The move follows Wednesday's verdict by a seven-member jury in Christiansburg, Virginia, that awarded $4 million each to two victims' families who sued the state for wrongful death in the shooting massacre.
"We are disappointed with today's decision and stand by our long-held position that the administration and law enforcement at Virginia Tech did their absolute best with the information available on April 16, 2007," Mark Owczarski, a university spokesman, said in a statement.
"We will discuss this matter with the attorney general, carefully review the case and explore all of the options available."
The jury found Virginia Tech failed to notify students early enough following the discovery of two shooting victims at West Ambler Johnston dormitory.
The two students were the first victims of Seung-Hui Cho, who went on to kill 30 more people at Norris Hall -- home to the Engineering Science and Mechanics Department -- after chaining the doors closed. He also wounded 17 people before killing himself.
The families of Erin Peterson and Julia Pryde, who were killed in Norris Hall, argued that had officials notified students, faculty and staff earlier of the shooting at the dormitory, lives might have been spared.
Peterson died while in her French class; Pryde was shot while attending an advanced hydrology class.
The Peterson and Pryde families did not accept a portion of an $11 million settlement between the state and the families of victims, opting instead to sue for wrongful death.
"It certainly was the end of a long process for us where we just said we wanted to get a little bit more truth. A little bit of accountability and we weren't just going to go away, and so we came here and this is what happened," Harry Pryde, Julia's father, told CNN affiliate WDBJ of Roanoke, Virginia.
While the jury awards the families $4 million each, an attorney for the state has asked the judge to reduce the verdict to $100,000 per claim. State law limits awards to $100,000, though the judge approved a request by an attorney for the family to file a motion on the matter.
The university does not believe the evidence presented during the trial showed there was an increased danger on campus, Owczarski, the university spokesman, said.
Virginia Tech President Charles W. Steger, in a letter to the school's faculty, staff and students, said the killings "were an unprecedented act of violence that no one could have foreseen."
The evidence presented during the trial "established that it was the unanimous decision of three law enforcement agencies that the mass shooting was simply not foreseeable. Only with hindsight can one conclude that Cho's unprecedented acts were foreseeable," Kenneth T. Cuccinelli II, a spokesman for the state attorney general, said in a statement following the verdict.

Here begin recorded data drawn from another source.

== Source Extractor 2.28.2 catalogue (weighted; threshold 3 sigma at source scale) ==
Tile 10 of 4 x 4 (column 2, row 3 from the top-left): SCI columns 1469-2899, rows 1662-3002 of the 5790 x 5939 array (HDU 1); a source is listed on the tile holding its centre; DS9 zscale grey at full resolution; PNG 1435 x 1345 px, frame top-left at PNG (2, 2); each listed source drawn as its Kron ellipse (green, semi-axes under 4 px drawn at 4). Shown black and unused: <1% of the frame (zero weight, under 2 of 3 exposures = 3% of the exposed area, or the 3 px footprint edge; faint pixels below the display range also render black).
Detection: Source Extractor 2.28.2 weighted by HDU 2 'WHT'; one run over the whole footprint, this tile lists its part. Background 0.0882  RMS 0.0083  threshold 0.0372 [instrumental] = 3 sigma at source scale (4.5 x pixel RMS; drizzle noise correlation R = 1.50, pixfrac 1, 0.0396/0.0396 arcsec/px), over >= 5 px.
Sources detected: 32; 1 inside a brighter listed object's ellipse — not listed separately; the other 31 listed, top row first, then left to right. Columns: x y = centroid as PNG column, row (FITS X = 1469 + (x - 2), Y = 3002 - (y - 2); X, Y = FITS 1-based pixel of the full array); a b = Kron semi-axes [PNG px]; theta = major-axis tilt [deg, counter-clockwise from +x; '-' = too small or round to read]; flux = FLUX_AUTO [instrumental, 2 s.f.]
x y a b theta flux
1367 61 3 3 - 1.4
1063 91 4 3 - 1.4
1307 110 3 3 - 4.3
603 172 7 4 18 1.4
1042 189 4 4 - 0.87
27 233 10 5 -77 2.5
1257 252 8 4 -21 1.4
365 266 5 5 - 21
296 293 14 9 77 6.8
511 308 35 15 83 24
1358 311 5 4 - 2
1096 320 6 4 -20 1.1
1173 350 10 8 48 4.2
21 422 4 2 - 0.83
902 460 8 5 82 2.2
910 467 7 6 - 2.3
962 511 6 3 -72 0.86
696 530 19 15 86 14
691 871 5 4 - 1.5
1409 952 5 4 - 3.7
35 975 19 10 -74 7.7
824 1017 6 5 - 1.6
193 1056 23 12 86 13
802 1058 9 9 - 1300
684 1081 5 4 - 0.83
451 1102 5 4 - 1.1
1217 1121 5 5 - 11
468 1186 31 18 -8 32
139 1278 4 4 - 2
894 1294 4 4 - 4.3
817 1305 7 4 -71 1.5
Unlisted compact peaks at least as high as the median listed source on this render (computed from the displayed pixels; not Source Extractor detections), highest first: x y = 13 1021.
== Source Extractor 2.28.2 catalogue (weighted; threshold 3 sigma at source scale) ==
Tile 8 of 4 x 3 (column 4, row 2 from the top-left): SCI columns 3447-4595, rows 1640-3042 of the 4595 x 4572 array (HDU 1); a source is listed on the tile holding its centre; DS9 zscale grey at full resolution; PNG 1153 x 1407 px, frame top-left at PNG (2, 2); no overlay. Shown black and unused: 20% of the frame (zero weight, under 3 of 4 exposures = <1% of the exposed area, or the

Authorities initially believed the shooting at the dormitory was a case of domestic violence, a jealous boyfriend who shot the couple. While police were questioning a possible suspect, Cho opened fire at Norris Hall.
The Department of Education found, in a 2010 report, that Virginia Tech did not notify students in a "timely manner" -- as dictated by what is known as the Clery Act -- after the shooting at the dormitory. The government also fined Virginia Tech for failing to follow internal school policies.
According to the Department of Education report, police went to the dormitory at 7:24 a.m. after being notified about the shooting of two students.
The university notified students, faculty and staff of the shooting in an e-mail at 9:26 a.m., the report said. It was about 15 minutes after the e-mail that Cho began his rampage, it said.
Since the massacre, the school has beefed up its communications, using methods that include e-mail notices; telephone, cellular phone and text messages; classroom electronic message signs; posters; university website notices; campus loudspeakers and desktop alerts.
In addition, the safety phones in the campus and local community are connected to the campus 911 emergency operator and residential buildings are accessible only through a key card. Door alarms sound, alerting police, if an exterior door is propped open in a residence hall.